Ghidra: How to solve references between multiple raw binary images?

Created on 12 Nov 2019 · 5Comments · Source: NationalSecurityAgency/ghidra

Hello, I have many raw binary images that I imported using the headless analyzer, these files contain MIPS instructions that reference functions and data from some of the other raw files imported. How can I make the tool understand that the address is valid, but is contained in another file from the same project?

Source

aosti

Most helpful comment

By "make the tool understand that the address is valid", what specifically would you want to happen when they are known to be valid?

Function signatures pulled from the external programs
Pointers in memory automatically created (address tables)
External references created for those other programs
Are the programs raw binaries, or are they a format like ELF, PE, etc.?

I'm assuming you want the analysis to create pointers to those other programs.
You can just create an uninitialized block of memory that represents the address space available in the other programs. Ghidra will then recognize those locations. I'm assuming you are trying to get as automated as possible. You can always add individual external references by hand.

Alternatively you can just "import->add to program" the bytes from the other binaries into your first program.

Automatically creating external references for navigation to the other programs would be a little trickier. You could make the fake uninitialized blocks, let ghidra make references to them, and then write a script similar to @astrelsky. Just modifying any reference to the fake block to be an external reference to the other program.

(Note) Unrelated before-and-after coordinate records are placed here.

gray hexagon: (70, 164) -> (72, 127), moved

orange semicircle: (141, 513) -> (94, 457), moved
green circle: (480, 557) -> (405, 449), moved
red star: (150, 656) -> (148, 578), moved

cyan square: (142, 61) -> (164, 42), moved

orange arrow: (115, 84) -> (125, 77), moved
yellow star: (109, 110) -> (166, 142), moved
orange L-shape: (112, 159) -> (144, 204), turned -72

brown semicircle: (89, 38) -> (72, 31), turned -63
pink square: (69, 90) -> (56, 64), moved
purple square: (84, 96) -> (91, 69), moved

An interesting idea would be to add the idea of an "external memory mapped blocks" that would automatically add external references to the associated external program when they fall within the external memory mapped block.

To do this automatically in headless, you would need to define all memory blocks for the external programs in some automated fashion, say in a script that new the full memory map. You could also have a script that just creates uninitialized memory blocks for all memory, except maybe the zero block so that you don't need to know the block.

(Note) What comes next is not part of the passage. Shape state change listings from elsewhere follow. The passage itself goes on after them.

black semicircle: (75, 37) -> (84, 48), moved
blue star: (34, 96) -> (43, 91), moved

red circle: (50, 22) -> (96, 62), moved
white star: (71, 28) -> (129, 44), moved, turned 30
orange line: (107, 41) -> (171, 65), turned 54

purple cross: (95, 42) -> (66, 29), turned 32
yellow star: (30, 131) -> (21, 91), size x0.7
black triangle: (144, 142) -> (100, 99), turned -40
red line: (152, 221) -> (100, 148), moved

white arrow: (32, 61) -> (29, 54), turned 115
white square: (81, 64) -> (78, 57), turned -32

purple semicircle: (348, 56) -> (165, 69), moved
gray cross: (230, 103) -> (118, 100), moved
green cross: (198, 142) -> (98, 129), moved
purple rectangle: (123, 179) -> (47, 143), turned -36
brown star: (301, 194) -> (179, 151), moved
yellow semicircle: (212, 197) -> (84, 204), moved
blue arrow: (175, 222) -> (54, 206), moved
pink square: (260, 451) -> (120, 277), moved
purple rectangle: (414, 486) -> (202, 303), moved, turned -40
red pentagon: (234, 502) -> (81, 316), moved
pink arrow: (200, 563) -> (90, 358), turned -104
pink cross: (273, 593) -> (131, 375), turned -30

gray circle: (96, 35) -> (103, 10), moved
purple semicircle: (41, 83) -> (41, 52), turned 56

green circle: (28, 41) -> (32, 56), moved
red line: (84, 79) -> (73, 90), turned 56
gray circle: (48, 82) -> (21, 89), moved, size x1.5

@astrelsky: I believe the thunk is necessary to all the function signature to be placed on the external location such that the decompiler can pick up the function signature.

emteere on 21 Nov 2019

👍2

All 5 comments

Its going to be a bit hacky, but you could possibly do it with the ExternalManager. You would need to create a library in the program making the reference create an external function for it and then you need to have at least 1 thunk to the created function in the EXTERNAL address space. (I don't fully understand why the thunk is a requirement)
Then in the binary which contains the function being called you need to add an external entry point at that functions entry point.

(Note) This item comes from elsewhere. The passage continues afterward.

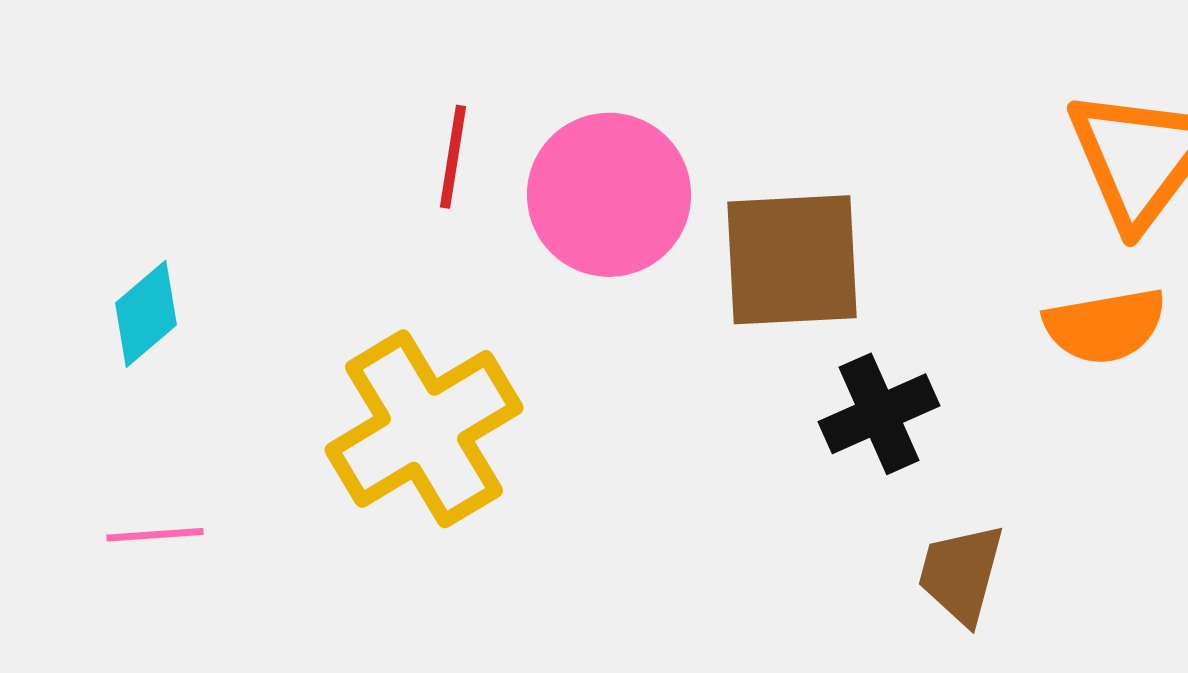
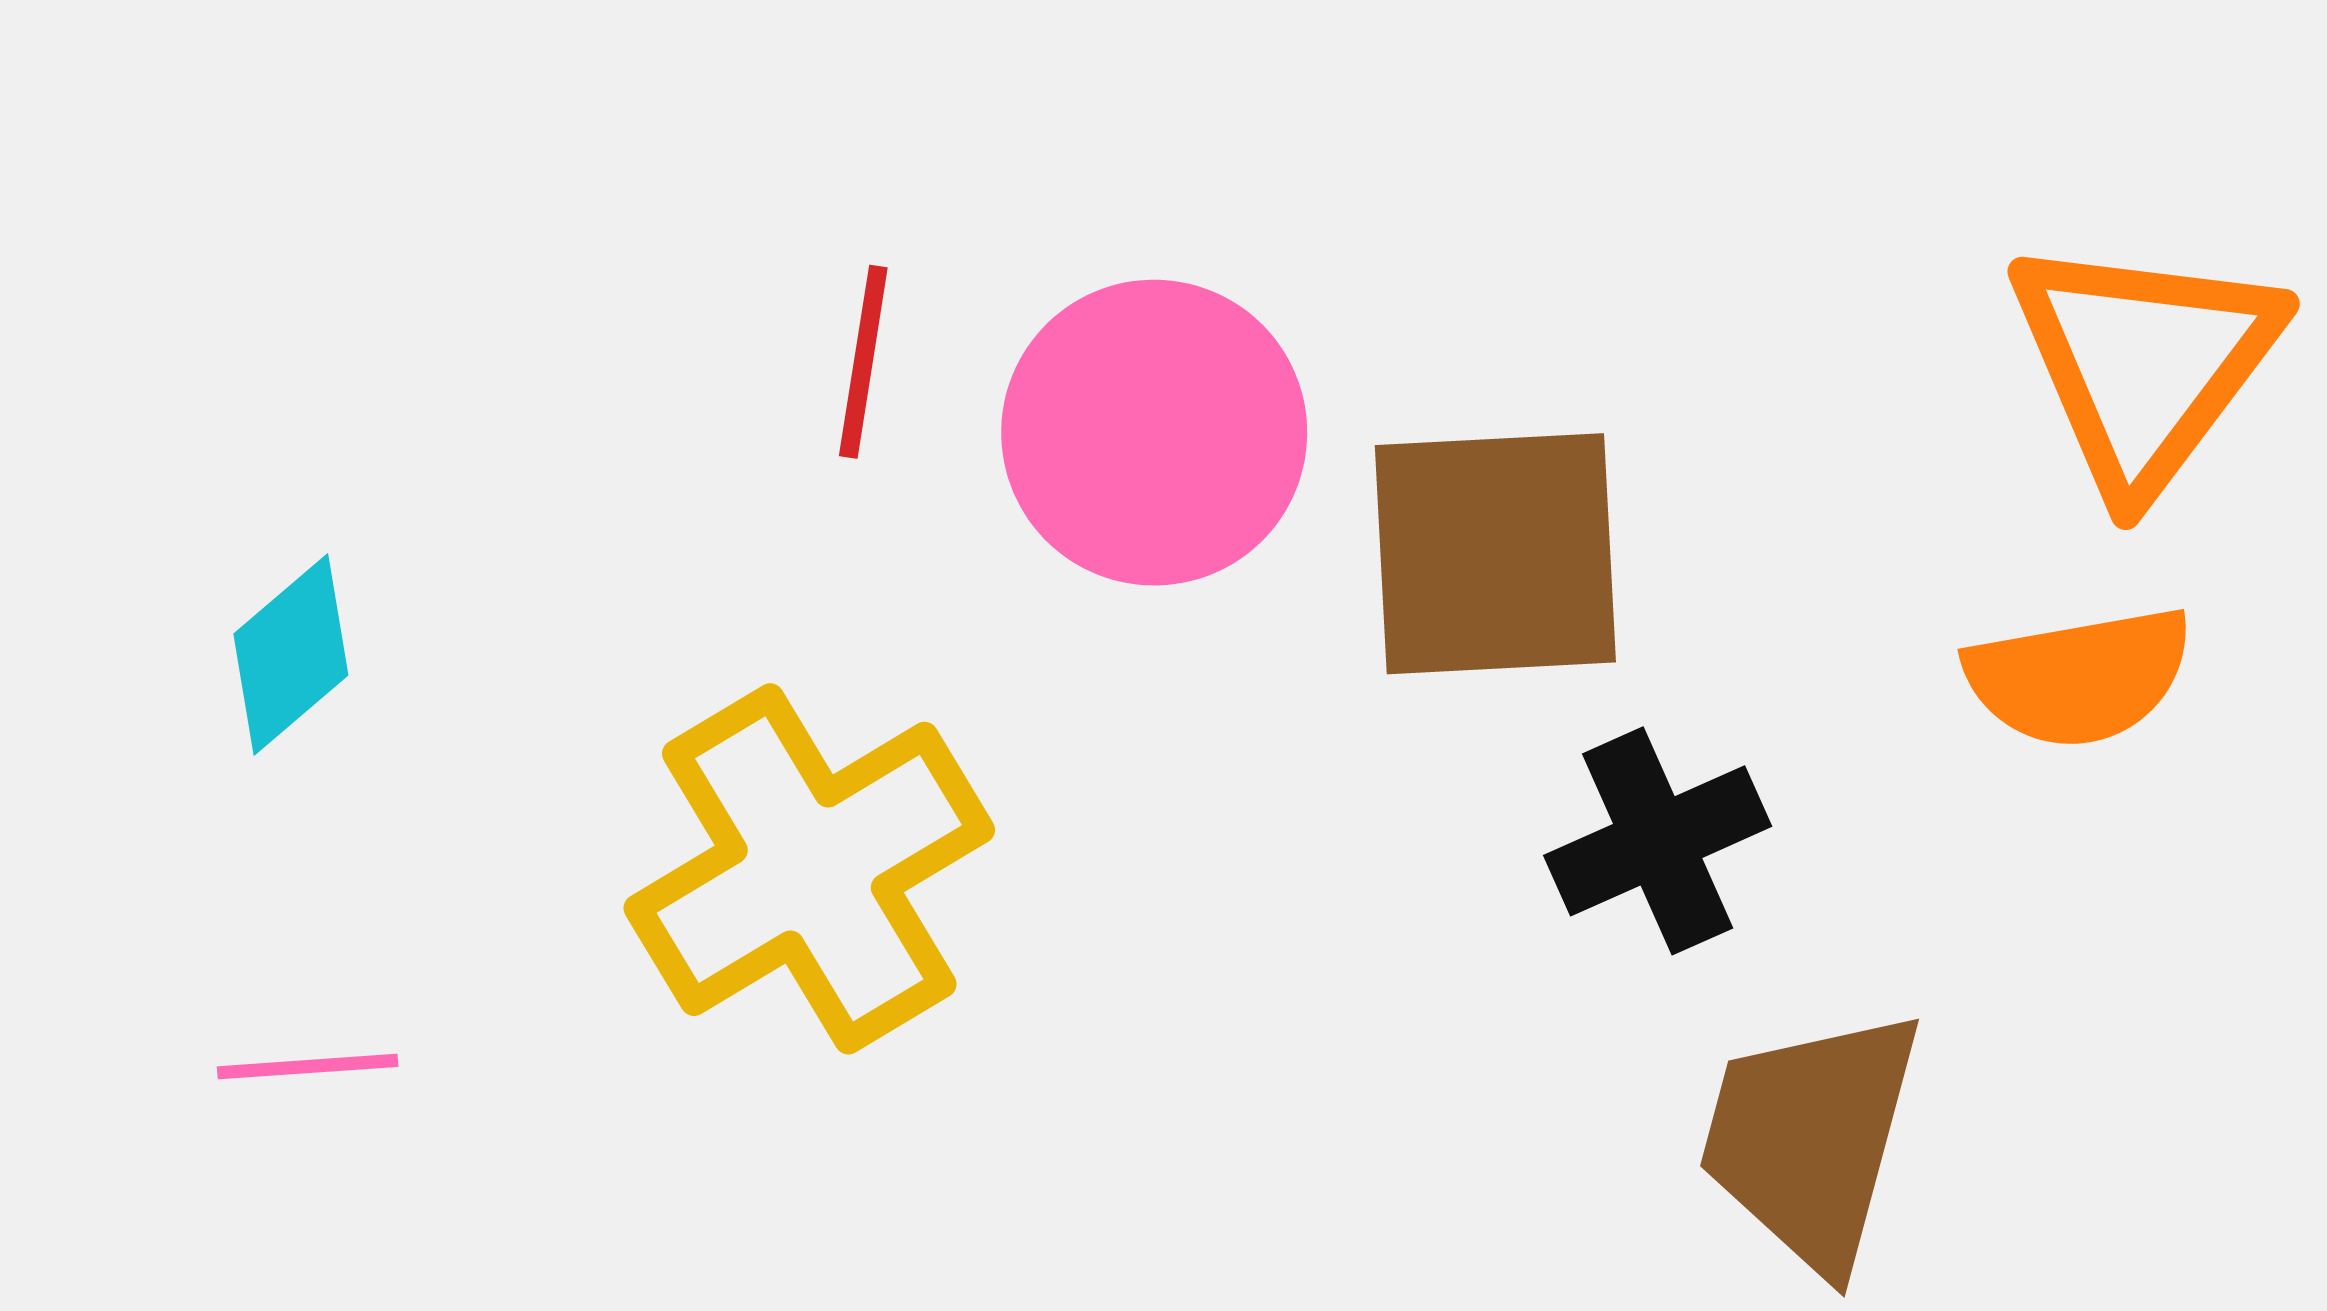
brown trapezoid: (961, 574) -> (1811, 1139), size x1.4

I understand this may be a bit unclear as I'm going off the top of my head and don't have the documentation in front of me. I have an example I'll comment later as I was recently playing with this.

You should also be able to do it directly through the gui too. In the external programs window create a new external program for the external binary and set the path. Then in the corresponding entry in the symbol table import category add an import for the function and set the symbol name and address in the external binary. You should then be able to make a reference to it via an external reference or by thunking to the function in the EXTERNAL address space.

astrelsky on 13 Nov 2019

👍1

To do this from the GUI:

Go to Window->External Programs
Click the green + to create a new external program.
Click the paper and pencil to select an imported program as the external program.
Create an external location via the SymbolTree->Imports.

After filling out the import information, creating a reference to the created external location should do the job.

Here is a crude example as a ghidra script

public class DummyScript extends GhidraScript {

    @Override
    public void run() throws Exception {
        ExternalManager manager = currentProgram.getExternalManager();
        Library library = manager.addExternalLibraryName(moduleName, SourceType.ANALYSIS);
        // the address here is the external address not the functionAddress.
        ExternalLocation loc = manager.addExtFunction(
            library, externalLabelName, null, SourceType.ANALYSIS);
        /* either get/create the function at the address making the external reference
           or create a reference to the external address */

        // using function
        Function function = getFunction(program, address);
        if (function != null && !function.isThunk()) {
            function.setThunkedFunction(loc.createFunction());
        }

        // using reference using existing data at an address.
        createExternalReference(data, library.getName(), externalLabelName, loc.getExternalSpaceAddress());
    }
}

astrelsky on 13 Nov 2019

👍1

By "make the tool understand that the address is valid", what specifically would you want to happen when they are known to be valid?

Function signatures pulled from the external programs
Pointers in memory automatically created (address tables)
External references created for those other programs
Are the programs raw binaries, or are they a format like ELF, PE, etc.?

Alternatively you can just "import->add to program" the bytes from the other binaries into your first program.

@astrelsky: I believe the thunk is necessary to all the function signature to be placed on the external location such that the decompiler can pick up the function signature.

emteere on 21 Nov 2019

👍2

This "Alternatively you can just "import->add to program" the bytes from the other binaries into your first program." was the easiest for me and it worked. Thanks both for your suggestions!!

aosti on 22 Nov 2019

Not sure how hacky this is but you could save your binarys as hex32 files then just paste them all into one single file. Hacky but very simple.